Using offshore for UK property
By using an offshore company, the minister would have been able to anonymously hold ownership of the London property he said he wanted managed by his financial advisors.
All assets inside Hearnville Inc. are automatically owned by the trustees running his New Zealand trust.
Owning such property through offshore companies is perfectly legal.
The question is whether any income reaped from the rental or sale of the property would have been taxable or not.
In 2014, the UK started taxing foreign buyers who register their properties in the name of an offshore company, charging them anything from £15,000 to £140,000 – depending on property value – in an annual residential property tax (ARPT) and capital gains tax of 28% on resale.

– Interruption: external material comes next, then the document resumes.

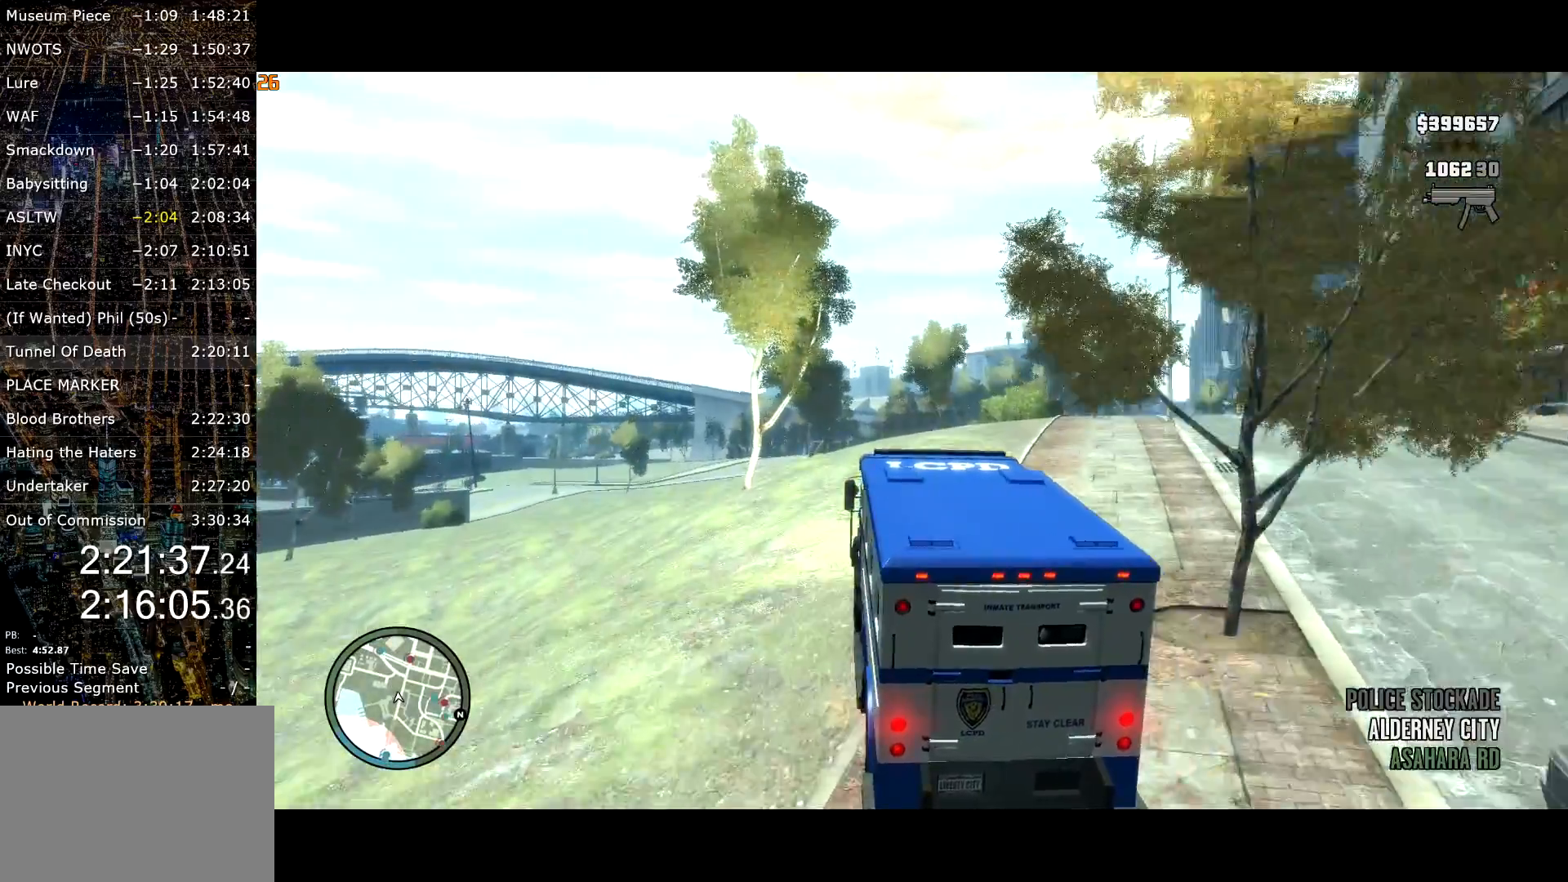
{"keys": ["t", "w"], "mouse": [], "events": []}
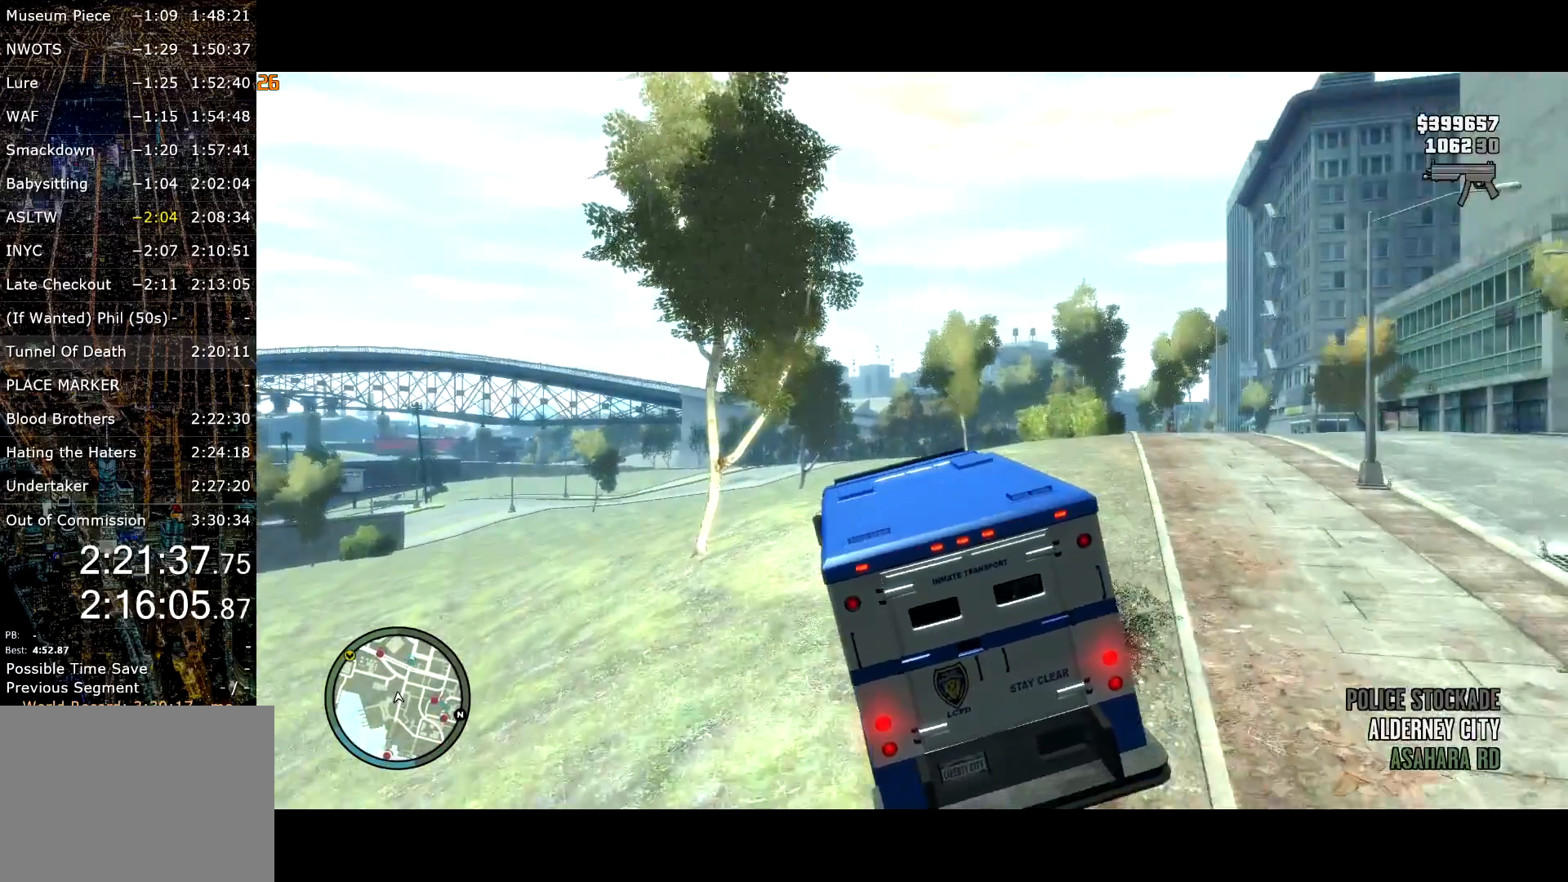
{"keys": ["w"], "mouse": [], "events": [[233, "a", "down"], [400, "a", "up"], [433, "t", "up"]]}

Transferring property to an offshore company could still incur a handsome 40% inheritance tax, but corporate trustees are not subject to the annual taxes on the property. Transferring property already owned by an offshore company, such as Hearnville Inc in Panama, to an offshore trust like Rotorua in New Zealand, whose trustees own Hearnville, would have been a cost-effective way for Mizzi to avoid ‘unnecessary’ taxes on his UK property.
Trustees who hold UK assets are also subject to a 10-year anniversary charge for as much as 6% of the value of the property, but this charge is actually made on the equity of the property: the difference between the property value and any loans against the property.
So – as an example – as settlor of his New Zealand trust Konrad Mizzi could have injected cash in the trust as a loan, in that way reducing the equity of his UK property and therefore lowering the 10-year anniversary charge on the property’s value.